Step-by-Step Instructions for Potty Training Your German Shepherd Puppy
Potty training your German Shepherd puppy can be a challenging task, but with the right approach and consistency, you can make it a breeze. So, let’s jump right into the step-by-step instructions to get your furry friend on the right track!
- Prevention is Key: Set a schedule and stick to it! Take your puppy outside every 2 to 3 hours to prevent accidents indoors. Make sure to keep an eye on their body language and take them out immediately if you notice any signs of needing to go.
- Supervise, Supervise, Supervise: Don’t leave your pup unsupervised to roam freely in your home. Keep an eye on them at all times, especially when they are not in their designated potty area. This will help you catch any accidents before they happen.
- Create a Designated Potty Area: Choose a specific spot in your yard where you want your puppy to do their business. Take them to this spot consistently to establish a routine and reinforce the idea that this is where they should go.
- Positive Reinforcement: When your pup does their business in the designated area, praise them and give them treats or verbal rewards. Positive reinforcement goes a long way in reinforcing good behavior and making potty training a positive experience for your German Shepherd.
- Clean up Accidents Properly: If accidents happen indoors, clean them up promptly and thoroughly using an enzymatic cleaner. This will help eliminate any lingering smells that might attract your puppy to go in the same spot again.
- Consistency is Key: Stick to your potty training routine and be patient. It might take some time for your German Shepherd to fully grasp the concept, but with consistency and positive reinforcement, they will get there.
- Adjust Feeding Schedule: Pay attention to your puppy’s feeding schedule and adjust it accordingly. By establishing a regular feeding routine, you can predict when they will need to go potty and take them outside at the right times.
How often does a German Shepherd need to poo?

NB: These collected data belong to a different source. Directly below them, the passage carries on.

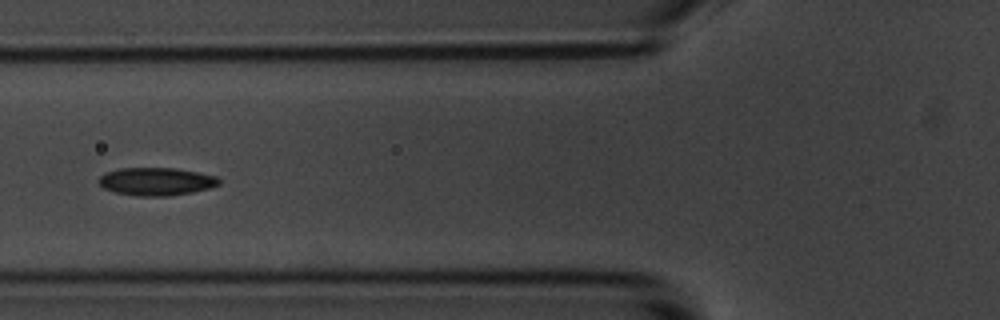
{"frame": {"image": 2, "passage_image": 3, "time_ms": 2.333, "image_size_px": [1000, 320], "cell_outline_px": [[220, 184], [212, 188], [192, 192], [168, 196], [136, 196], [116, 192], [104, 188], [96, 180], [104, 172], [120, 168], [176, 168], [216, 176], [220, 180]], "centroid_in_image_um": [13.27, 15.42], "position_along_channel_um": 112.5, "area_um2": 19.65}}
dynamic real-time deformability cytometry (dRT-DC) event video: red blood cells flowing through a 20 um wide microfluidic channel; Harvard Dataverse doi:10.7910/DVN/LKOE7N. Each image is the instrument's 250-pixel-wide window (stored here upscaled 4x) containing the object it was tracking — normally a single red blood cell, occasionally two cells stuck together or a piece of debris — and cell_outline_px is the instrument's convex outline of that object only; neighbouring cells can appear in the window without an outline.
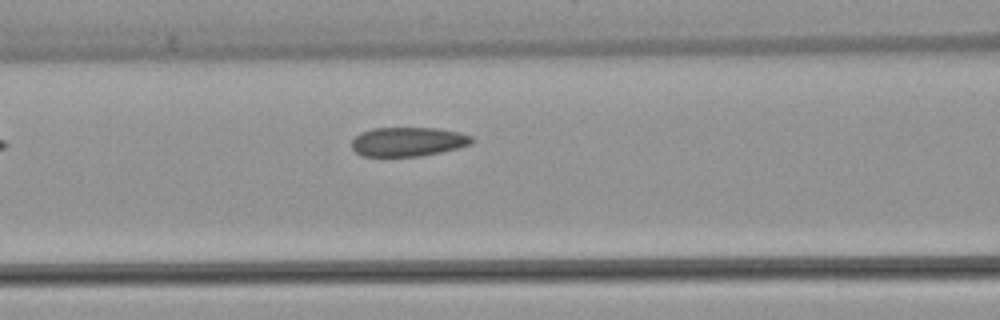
{"species": "common noctule bat (a hibernating species)", "species_latin": "Nyctalus noctula", "temperature_condition": "warm", "stored_images_in_passage": 3, "camera_frame_rate_fps": 3000, "um_per_image_px": 0.085, "animal": {"sex": "female", "body_mass_g": 22.7, "forearm_length_mm": 54.2}, "frame": {"image": 1, "passage_image": 3, "time_ms": 2.667, "image_size_px": [1000, 320], "cell_outline_px": [[476, 140], [472, 144], [440, 152], [420, 156], [360, 156], [352, 148], [352, 140], [360, 132], [372, 128], [436, 128], [460, 132], [472, 136]], "centroid_in_image_um": [34.69, 12.04], "position_along_channel_um": 131.9, "area_um2": 20.52}}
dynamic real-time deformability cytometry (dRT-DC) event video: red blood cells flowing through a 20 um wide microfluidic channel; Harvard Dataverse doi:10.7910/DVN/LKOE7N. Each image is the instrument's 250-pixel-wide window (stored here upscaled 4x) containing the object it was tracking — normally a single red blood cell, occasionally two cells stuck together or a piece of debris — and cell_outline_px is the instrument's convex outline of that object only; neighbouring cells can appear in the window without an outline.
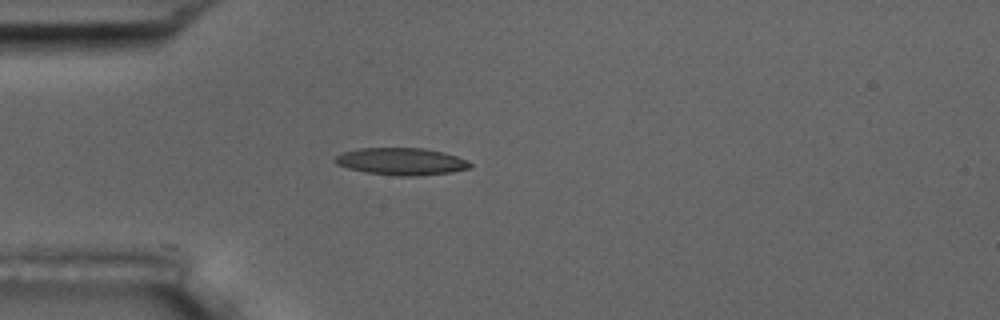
{"species": "common noctule bat (a hibernating species)", "species_latin": "Nyctalus noctula", "temperature_condition": "room temperature", "stored_images_in_passage": 2, "camera_frame_rate_fps": 3000, "um_per_image_px": 0.085, "animal": {"sex": "male", "body_mass_g": 17.5, "forearm_length_mm": 52.3}, "frame": {"image": 1, "passage_image": 2, "time_ms": 1.0, "image_size_px": [1000, 320], "cell_outline_px": [[472, 168], [452, 172], [416, 176], [396, 176], [364, 172], [348, 168], [336, 164], [332, 160], [340, 152], [356, 148], [424, 148], [444, 152], [468, 160], [472, 164]], "centroid_in_image_um": [34.09, 13.72], "position_along_channel_um": 50.9, "area_um2": 21.73}}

If you have a young pup, you better buckle up because they have tiny bladders and bowels that can’t hold it for long. They will need to relieve themselves more frequently, usually every 2 to 3 hours. That means you’ll be making 8 to 10 trips outside every single day. But hey, it’s all part of the potty training process, and it’ll pay off in the long run.
As your German Shepherd grows older, their bladder and bowel control will improve. You can start increasing the time between potty breaks by an hour at a time. By the time they reach the age of 6 months, they can usually hold it for longer periods. So, expect them to need to poo around 3 to 4 times a day.
What repels dogs from peeing inside?
Dogs have a super-sensitive nose, and certain scents can actually repel them from peeing in certain areas. One popular option is vinegar. Yup, that’s right, good old vinegar. Mix equal parts water and vinegar and spray it on the spots where your pup has had accidents. The strong smell will deter them from peeing there again. Just be careful not to use vinegar on surfaces that can be damaged by it.
Another scent that dogs tend to dislike is citrus. You can use lemon or orange peels, or even citrus-scented sprays, to keep your furry friend away from areas where they shouldn’t be peeing. Dogs have a natural aversion to citrus, so it’s worth giving it a try.
And finally, let’s not forget the power of nature. If you have a garden or yard, consider planting some dog-repellent plants like lavender, rosemary, or marigold. These plants not only add a touch of beauty to your space but also emit scents that dogs aren’t particularly fond of. Plus, they’ll make your garden smell delightful for you and your human guests.